Nazione assistita – Scuole e ospedali, di cui i sepolcri imbiancati della Comunità internazionale parleranno in Belgio facendo finta che le cifre stratosferiche impegnate finora non siano mai giunte in quelle lande, sono pure visioni. I centri sanitari esistenti li hanno creati Emergency e Medécins sans Frontières, sopravvivono da sé se non vengono bombardati dall’Us Air Forces, com’è accaduto a Kunduz. Allora i capitoli dell’attuale programma che citano sanità, formazione, sviluppo umano, fra gli obiettivi su cui stanziare altro denaro, hanno il sapore di trita e consumata demagogia. Si sa che buona parte della cooperazione mondiale è costituita da multinazionali ideologiche con chiari intenti politici (Usaid, creatura di JFK, è un esemplare quasi sessantennale) oppure autofinanzia la sua macchina lavorativa con scopi autoreferenziali. C’è poi il tratto, tutto italiano, d’un Parlamento che lega i fondi per la cooperazione a quelli per le missioni militari.

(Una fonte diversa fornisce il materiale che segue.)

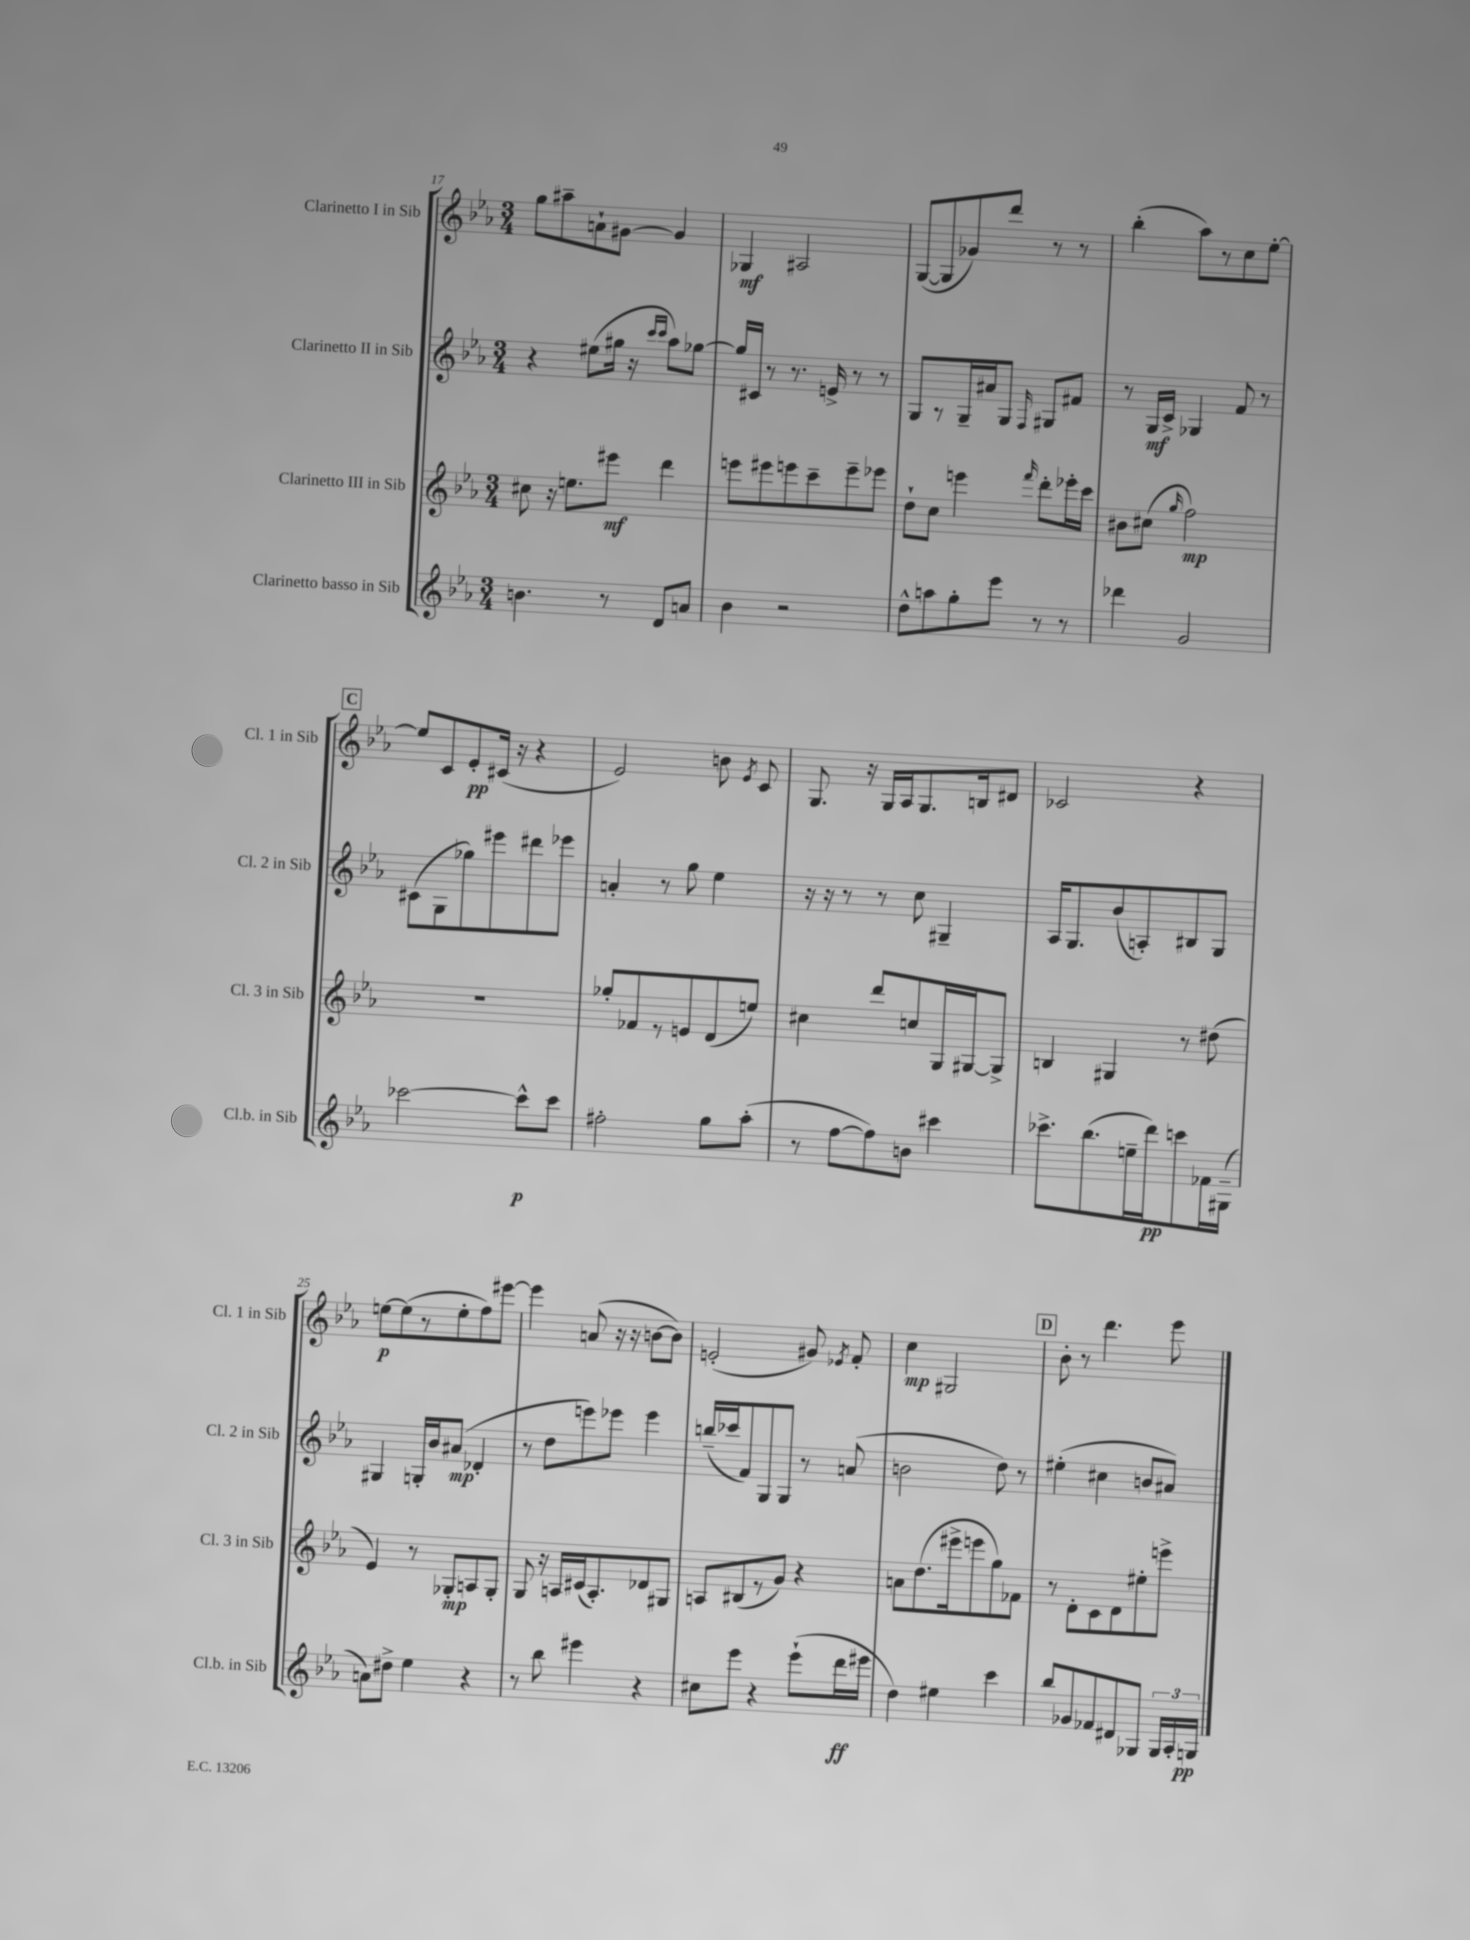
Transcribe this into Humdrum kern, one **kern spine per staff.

**kern	**kern	**kern	**kern
*staff4	*staff3	*staff2	*staff1
*clefG2	*clefG2	*clefG2	*clefG2
*k[b-e-a-]	*k[b-e-a-]	*k[b-e-a-]	*k[b-e-a-]
*M3/4	*M3/4	*M3/4	*M3/4
4.b	8cc#	4r	8gg
.	16r	.	8aa#~
.	8.ee	.	.
.	.	(8ee#	8a`
8r	8eee#	16gg#	[8g#
.	.	16r	.
.	.	16qqccc	.
.	.	16qqccc	.
8d	4ddd	8aa-)	4g#]
8a	.	[8gg-	.
=	=	=	=
4b-	8eee	16gg-]	4G-
.	.	16c#	.
.	8eee#	8r	.
2r	8eee	8.r	2A#
.	8ccc~	.	.
.	.	16e^	.
.	8eee~	8r	.
.	8eee-	8r	.
=	=	=	=
8dd^^	8dd`	8G	([8G
8aa	8cc	8r	8G]
8gg'	4eee	16G~	8g-)
.	.	16a#	.
8eee-	.	8G	8ddd
.	16qqfff	16qqF	.
8r	8ddd'	8G#	8r
8r	16eee-'	8f#	8r
.	16ccc	.	.
=	=	=	=
4ddd-	8b#	8r	(4bb-'
.	(8cc#	16G	.
.	.	16c^	.
.	16qqgg	.	.
2g	2ff)	4G-	8aa-)
.	.	.	8r
.	.	8f	8cc
.	.	8r	[8ee-'
=	=	=	=
[2ccc-	2.r	(8c#	8ee-]
.	.	8G	8c
.	.	8gg-)	8e-'
.	.	8eee#	(16c#
.	.	.	16r
8ccc-^^]	.	8ddd#	4r
8ccc-	.	8eee-	.
=	=	=	=
2ff#'	8gg-'	4a'	2e-)
.	8f-	.	.
.	8r	8r	.
.	8e	8gg	.
8gg	(8d	4ee-	8b
.	.	.	8qe-
(8aa-'	8ee)	.	8c
=	=	=	=
8r	4cc#	16r	8.G
.	.	16r	.
[8ff	.	8r	.
.	.	.	16r
8ff])	8ddd	8r	16G
.	.	.	16A-
8b	8cc	8cc	8.G
4ccc#	16G	4G#~	.
.	[16G#	.	16B
.	8G#^]	.	8d#
=	=	=	=
8.ccc-^	4B	16A-	2c-
.	.	8.G	.
(8.bb-	.	.	.
.	4G#	(8b-	.
16ee~	.	8A')	.
16ddd)	.	.	.
8ccc	8r	8B#	4r
16f-	(8dd#	8G	.
(16G#~	.	.	.
=	=	=	=
8a)	4e-)	4G#	[8ee
8dd#^	.	.	(8ee]
4ee-	8r	16G'	8r
.	.	16b-	.
.	8G-'	(8a#	8ee'
4r	8A	4d-'	8ff)
.	8G-'	.	[8eee#
=	=	=	=
8r	8G	8r	4eee#]
8bb-	16r	8dd	.
.	16A	.	.
4eee#	(16c#	8eee)	(8a
.	8.A')	.	.
.	.	8eee-	16r
.	.	.	16r
4r	8d-	4eee-	[8b
.	8G#	.	8b])
=	=	=	=
8cc#	8A	(16bb~	(2e'
.	.	16ccc-	.
8eee-	(8B#	8f)	.
4r	8r	8G	.
.	8g)	8G	.
(8eee-`	4r	8r	8g#)
.	.	.	8qe-
16ddd	.	(8a	8f'
16eee#	.	.	.
=	=	=	=
4dd)	8a	2b	4cc
.	(8.dd	.	.
4ee#	.	.	2G#
.	16eee#^	.	.
.	8eee	.	.
4ccc	8gg)	8dd)	.
.	8f-	8r	.
=	=	=	=
8bb-	8r	(4ee#'	8b-'
8g-	8d'	.	8r
8f-	8c	4cc#	4.ddd
8d#	8d	.	.
8G-	8ee#'	8b	.
24G-	8eee^	8a#)	8eee-
24A-'	.	.	.
24G	.	.	.
==	==	==	==
*-	*-	*-	*-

Nella migliore delle ipotesi la cooperazione si trova a non poter controllare la catena degli aiuti che viene saccheggiata dalla corruzione amministrativa, politica, criminale. I soldi si disperdono nei cento rivoli di politici legati a gruppi di potere tribale, tutti inevitabilmente armati e motivati a far pesare questa forza. E’ un cerchio chiuso su di sé: i mega affari li fanno le multinazionali mondiali, l’imprenditoria locale è minuta e corrotta, non riesce a sviluppare nessuna economia autoctona degna di questo nome. Nazioni vicine, come il Pakistan, cannibalizzano tutto, anche l’agricoltura che costituisce tuttora il 59% della produzione interna (l’11% proviene dal commercio, l’8% dall’attività estrattiva). La tendenza internazionale è volta a tenere il Paese in ginocchio e la popolazione in povertà, lo riconosce la stessa Banca Mondiale affermando che un terzo degli afghani vive sotto la soglia minima di sostentamento. Conservare questo status, significa serbare un potere di controllo superiore alle stesse nove super basi aeree Nato che consentono a Ghani di volare da Kabul a Bruxelles per l’ennesima parata della conservazione oppressiva. Anche per questo i taliban sorridono.